Data records
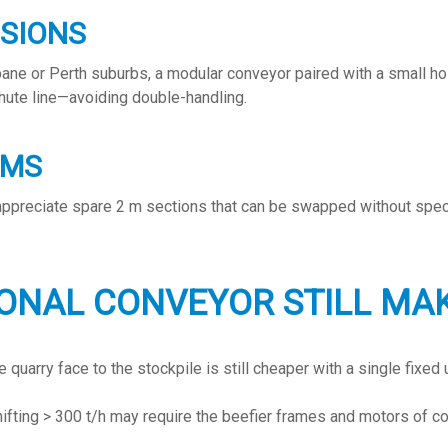
NSIONS
bane or Perth suburbs, a modular conveyor paired with a small ho
hute line—avoiding double-handling.
RMS
 appreciate spare 2 m sections that can be swapped without spec
ONAL CONVEYOR STILL MA
uarry face to the stockpile is still cheaper with a single fixed u
hifting > 300 t/h may require the beefier frames and motors of co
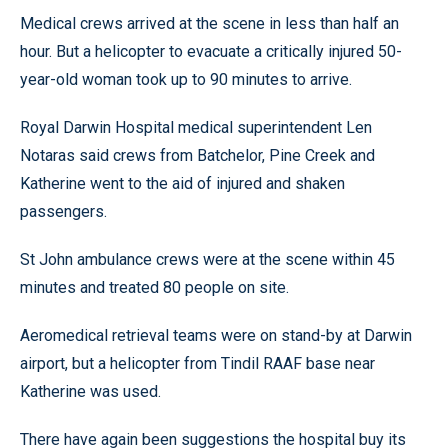
Medical crews arrived at the scene in less than half an
hour. But a helicopter to evacuate a critically injured 50-
year-old woman took up to 90 minutes to arrive.
Royal Darwin Hospital medical superintendent Len
Notaras said crews from Batchelor, Pine Creek and
Katherine went to the aid of injured and shaken
passengers.
St John ambulance crews were at the scene within 45
minutes and treated 80 people on site.
Aeromedical retrieval teams were on stand-by at Darwin
airport, but a helicopter from Tindil RAAF base near
Katherine was used.
There have again been suggestions the hospital buy its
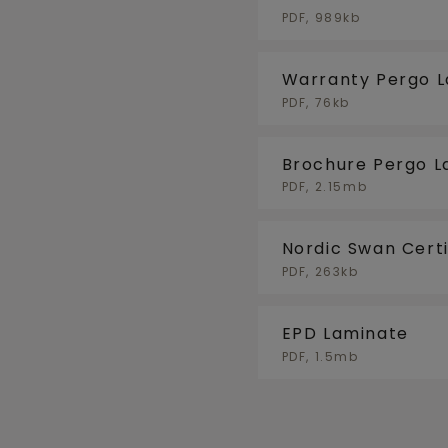
FLOORHEATING/F
PDF, 989kb
Warranty Pergo 
PDF, 76kb
Brochure Pergo L
PDF, 2.15mb
Nordic Swan Certi
PDF, 263kb
EPD Laminate
PDF, 1.5mb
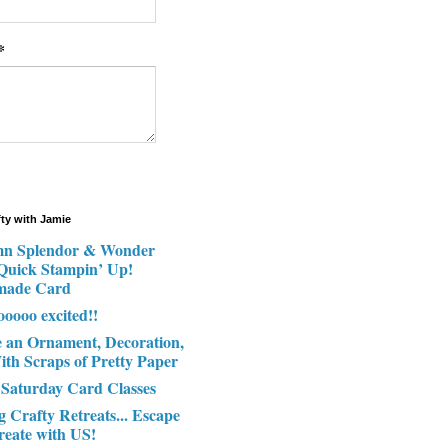
*
fty with Jamie
n Splendor & Wonder
 Quick Stampin’ Up!
made Card
ooooo excited!!
e an Ornament, Decoration,
ith Scraps of Pretty Paper
 Saturday Card Classes
g Crafty Retreats... Escape
reate with US!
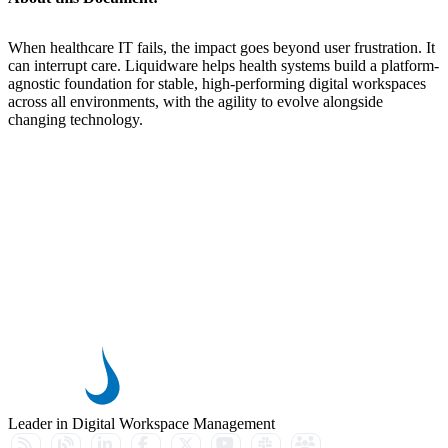
When healthcare IT fails, the impact goes beyond user frustration. It
can interrupt care. Liquidware helps health systems build a platform-
agnostic foundation for stable, high-performing digital workspaces
across all environments, with the agility to evolve alongside
changing technology.
Leader in Digital Workspace Management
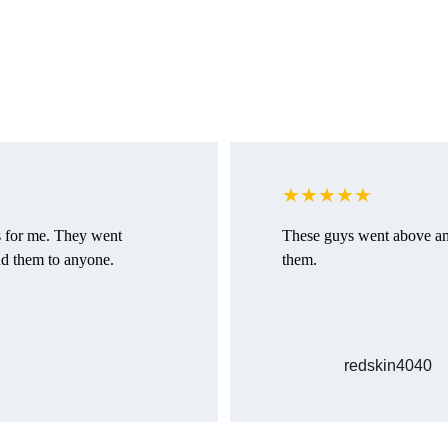
Customer reviews
Discover what our clients think about our service
★★★★★
s for me. They went 
These guys went above an
d them to anyone.
them.
redskin4040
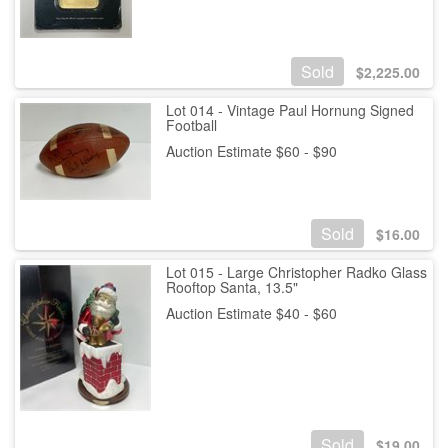
Sold
$
2,225.00
Lot 014 - Vintage Paul Hornung Signed
Football
Auction Estimate $60 - $90
Sold
$
16.00
Lot 015 - Large Christopher Radko Glass
Rooftop Santa, 13.5"
Auction Estimate $40 - $60
Sold
$
19.00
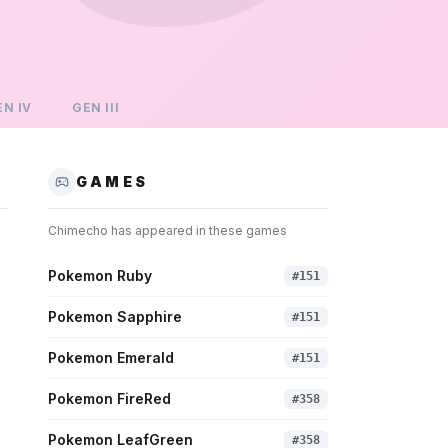
EN
IV
GEN
III
GAMES
Chimecho
has appeared in these games
Pokemon Ruby
#
151
Pokemon Sapphire
#
151
Pokemon Emerald
#
151
Pokemon FireRed
#
358
Pokemon LeafGreen
#
358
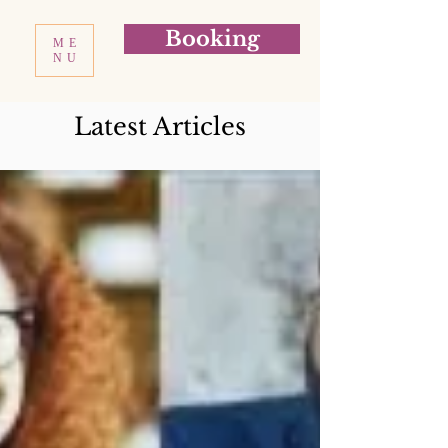
Booking
ME
NU
Latest Articles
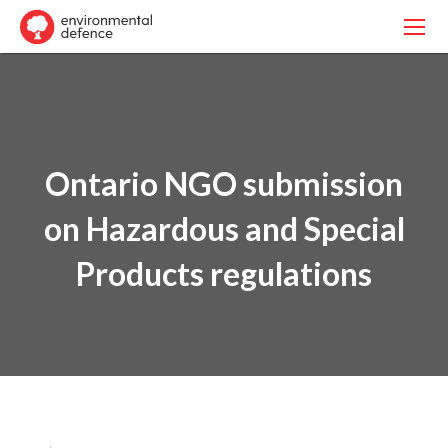
Ontario NGO submission
on Hazardous and Special
Products regulations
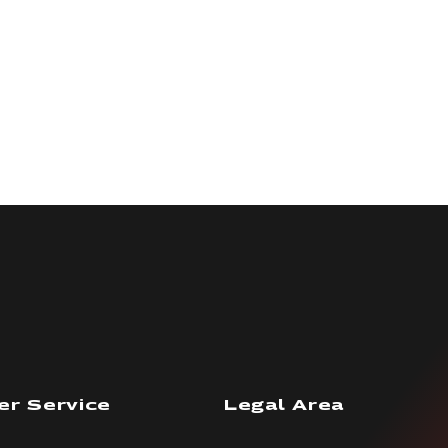
r Service
Legal Area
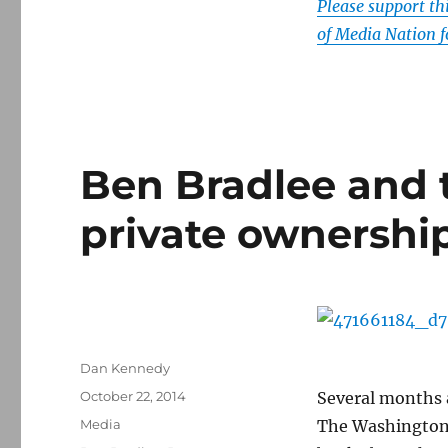
Please support t
of Media Nation f
Ben Bradlee and 
private ownershi
Author
Dan Kennedy
Posted
October 22, 2014
Several months 
on
Categories
Media
The Washington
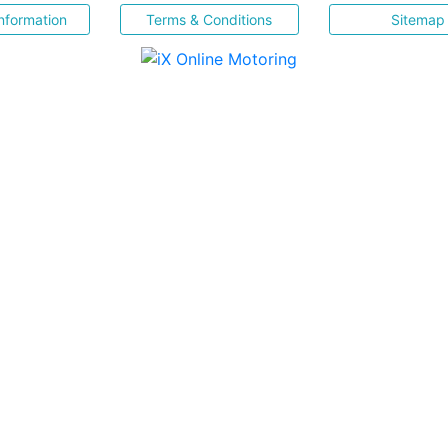
nformation
Terms & Conditions
Sitemap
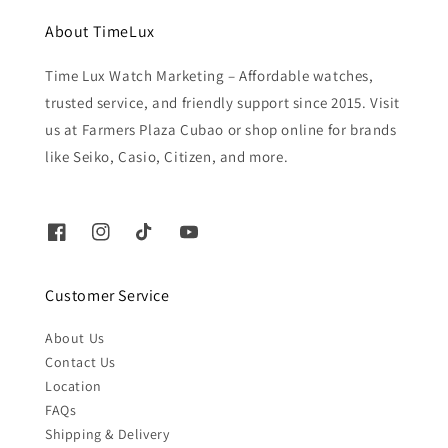
About TimeLux
Time Lux Watch Marketing – Affordable watches,
trusted service, and friendly support since 2015. Visit
us at Farmers Plaza Cubao or shop online for brands
like Seiko, Casio, Citizen, and more.
Customer Service
About Us
Contact Us
Location
FAQs
Shipping & Delivery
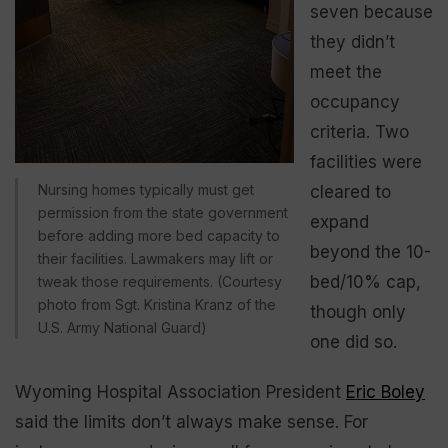
seven because
they didn’t
meet the
occupancy
criteria. Two
facilities were
Nursing homes typically must get
cleared to
permission from the state government
expand
before adding more bed capacity to
beyond the 10-
their facilities. Lawmakers may lift or
bed/10% cap,
tweak those requirements. (Courtesy
photo from Sgt. Kristina Kranz of the
though only
U.S. Army National Guard)
one did so.
Wyoming Hospital Association President
Eric Boley
said the limits don’t always make sense. For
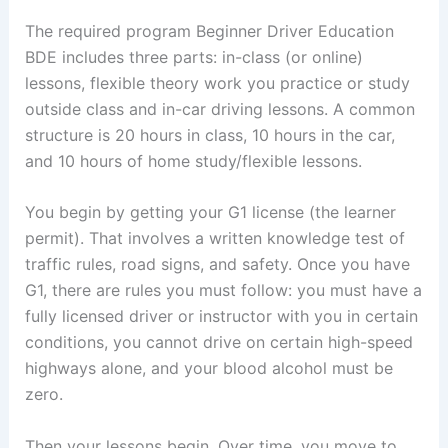
The required program Beginner Driver Education
BDE includes three parts: in-class (or online)
lessons, flexible theory work you practice or study
outside class and in-car driving lessons. A common
structure is 20 hours in class, 10 hours in the car,
and 10 hours of home study/flexible lessons.
You begin by getting your G1 license (the learner
permit). That involves a written knowledge test of
traffic rules, road signs, and safety. Once you have
G1, there are rules you must follow: you must have a
fully licensed driver or instructor with you in certain
conditions, you cannot drive on certain high-speed
highways alone, and your blood alcohol must be
zero.
Then your lessons begin. Over time, you move to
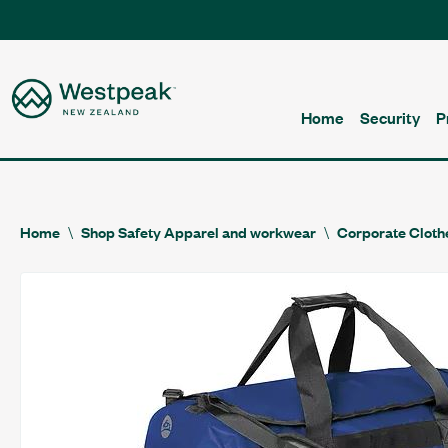
Home
Security
P
Home
Shop Safety Apparel and workwear
Corporate Cloth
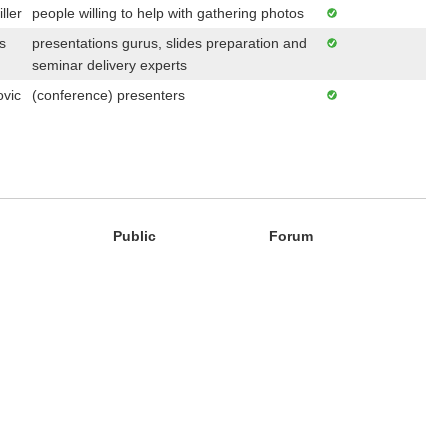
ller
people willing to help with gathering photos
s
presentations gurus, slides preparation and
seminar delivery experts
ovic
(conference) presenters
Public
Forum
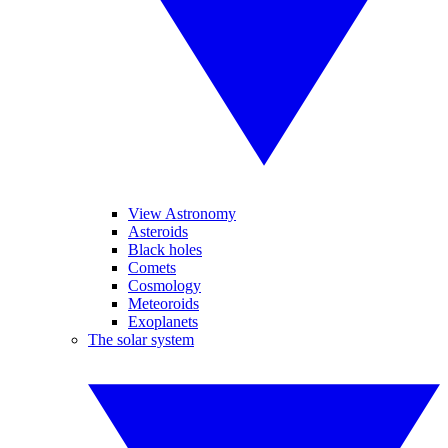
View Astronomy
Asteroids
Black holes
Comets
Cosmology
Meteoroids
Exoplanets
The solar system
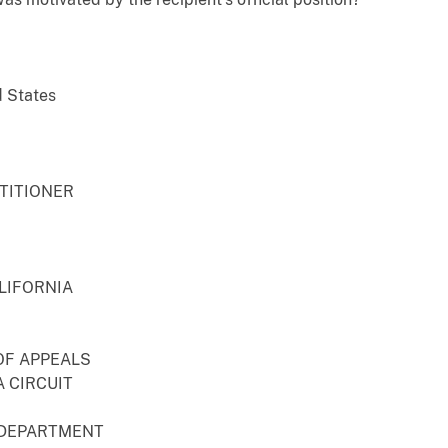
d States
ETITIONER
LIFORNIA
OF APPEALS
 CIRCUIT
 DEPARTMENT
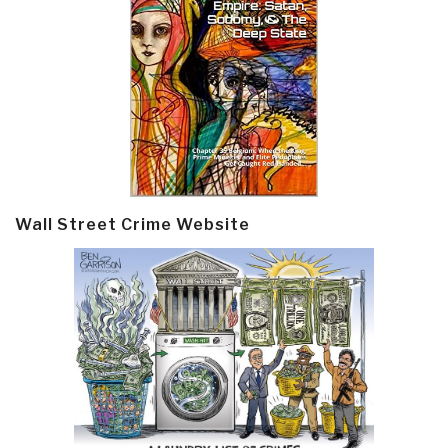
Wall Street Crime Website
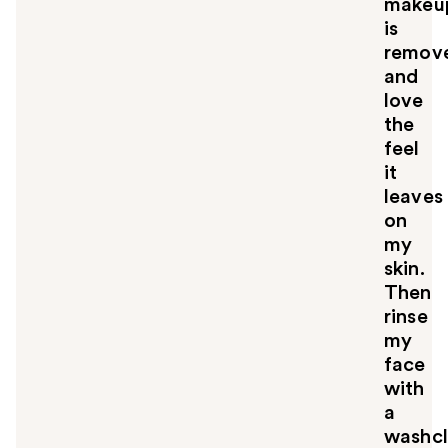
makeu
is
remov
and
love
the
feel
it
leaves
on
my
skin.
Then
rinse
my
face
with
a
washcl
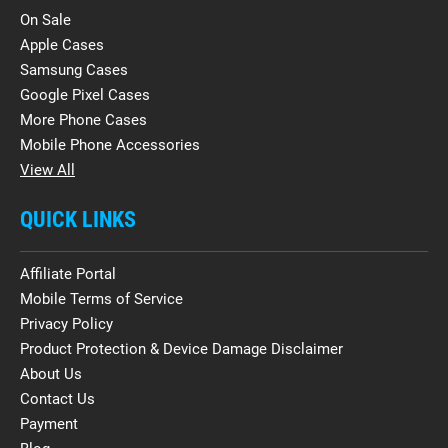
On Sale
Apple Cases
Samsung Cases
Google Pixel Cases
More Phone Cases
Mobile Phone Accessories
View All
QUICK LINKS
Affiliate Portal
Mobile Terms of Service
Privacy Policy
Product Protection & Device Damage Disclaimer
About Us
Contact Us
Payment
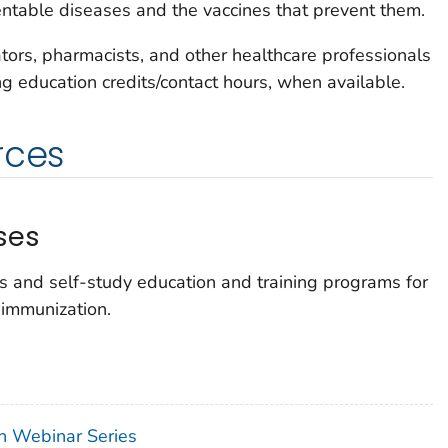
ntable diseases and the vaccines that prevent them.
ators, pharmacists, and other healthcare professionals
ing education credits/contact hours, when available.
rces
ses
s and self-study education and training programs for
 immunization.
on Webinar Series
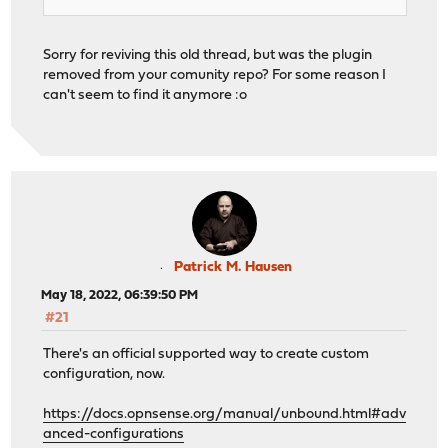
Sorry for reviving this old thread, but was the plugin
removed from your comunity repo? For some reason I
can't seem to find it anymore :o
Patrick M. Hausen
May 18, 2022, 06:39:50 PM
#21
There's an official supported way to create custom
configuration, now.
https://docs.opnsense.org/manual/unbound.html#adv
anced-configurations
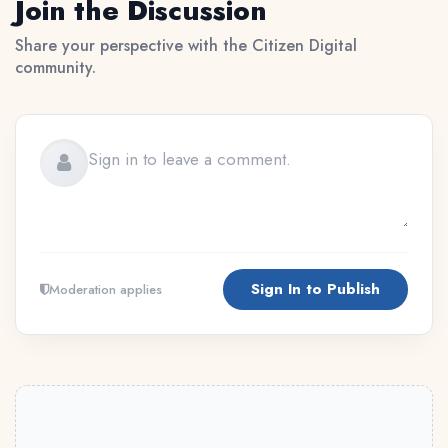
Join the Discussion
Share your perspective with the Citizen Digital
community.
Sign In to Publish
Moderation applies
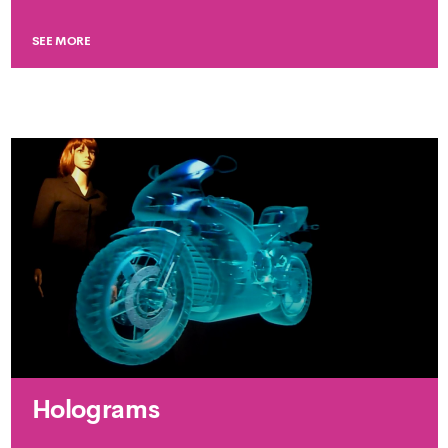
SEE MORE
Holograms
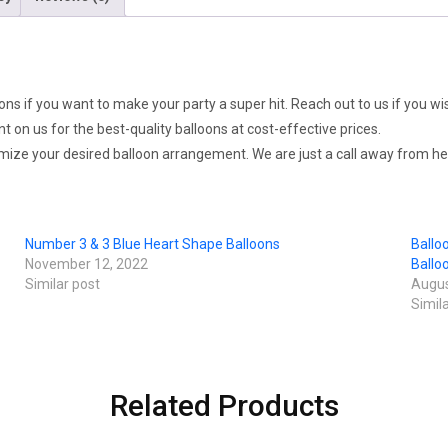
ons if you want to make your party a super hit. Reach out to us if you wi
on us for the best-quality balloons at cost-effective prices.
omize your desired balloon arrangement. We are just a call away from hel
Number 3 & 3 Blue Heart Shape Balloons
Ballo
November 12, 2022
Ballo
Similar post
Augus
Simil
Related Products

PROBLEM STATEMENT ::
Look through the data above and return each line where the string "Auction" occurs.

WRITTEN ANSWER ::
Auction Estimate $60 - $90
Auction Estimate $40 - $60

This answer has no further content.